José Pugas, Partner and Head of ESG and Agribusiness at JGP Crédit, said: “We, financial leaders, have a duty to consciously use our capacity for transformation through capital, acting proactively to accelerate the transition towards the green economy. By joining IFACC, we at JGP are investing our efforts in the belief that initiatives like this, which combine the productive stimulus with the need for environmental restoration, will be able to generate the greatest impact and carry out the social function of capital more effectively.”
Pedro Moura Costa, CEO, Sustainable Investment Management, said: “Through our innovative financial approaches, we provide financial incentives to farmers, committed to halting deforestation associated with expansion of soy cultivation in the Brazilian Cerrado. The Responsible Commodities Facility will create a series of debt funds, capitalized through the issuance of green bonds, to direct finance to sustainable agricultural practices in the region, contributing to the objectives of IFACC.”
Daniel Vennard, Chief Sustainability Officer of Syngenta, said: “One of the most impactful transformations we can make in global agriculture is reclaiming degraded farmland. In Brazil, we are working with The Nature Conservancy, farmers, and other stakeholders to recover 1 million hectares of degraded pastureland in the Cerrado, including an affordable credit line for farmers to finance the investment.
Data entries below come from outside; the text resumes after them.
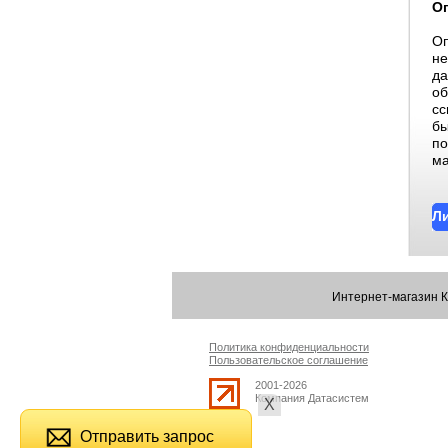
О
Оп
не
да
об
сс
бы
по
ма
Л
Интернет-магазин 
Политика конфиденциальности
Пользовательское соглашение
2001-2026
Компания Датасистем
Х
Отправить запрос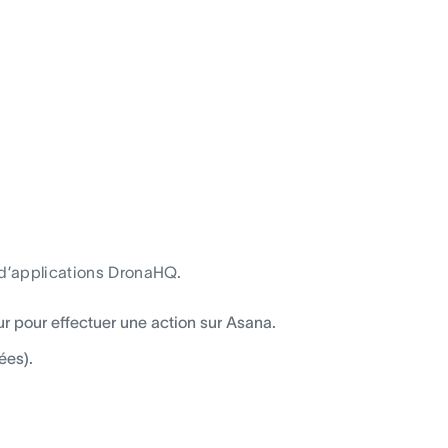
 d’applications DronaHQ.
r pour effectuer une action sur Asana.
ées).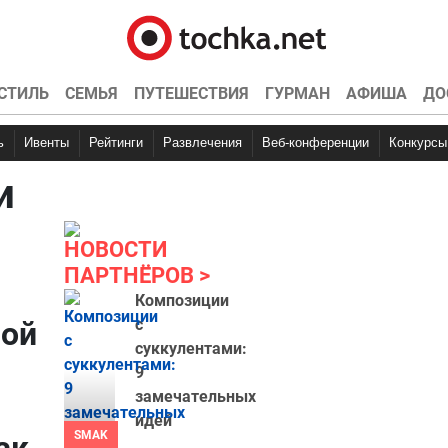
СТИЛЬ
СЕМЬЯ
ПУТЕШЕСТВИЯ
ГУРМАН
АФИША
ДО
ь
Ивенты
Рейтинги
Развлечения
Веб-конференции
Конкурсы
и
НОВОСТИ
ПАРТНЁРОВ
Композиции
рой
с
суккулентами:
9
замечательных
идей
SMAK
Achieving our goal will require $2 billion of investment – which is why it is crucial for international groups and investors to collaborate through initiatives like IFACC.”
Martha De Sa, CEO, VERT said: “In addition to setting objective goals, such as the issuance of at least R$100 million in green bonds yet next year, VERT is committed to working for the education of the market in which it operates: on one hand, encouraging the adjustment of rural producers to the parameters of IFACC, and on the other, promoting the availability of good greens for impacting investors.”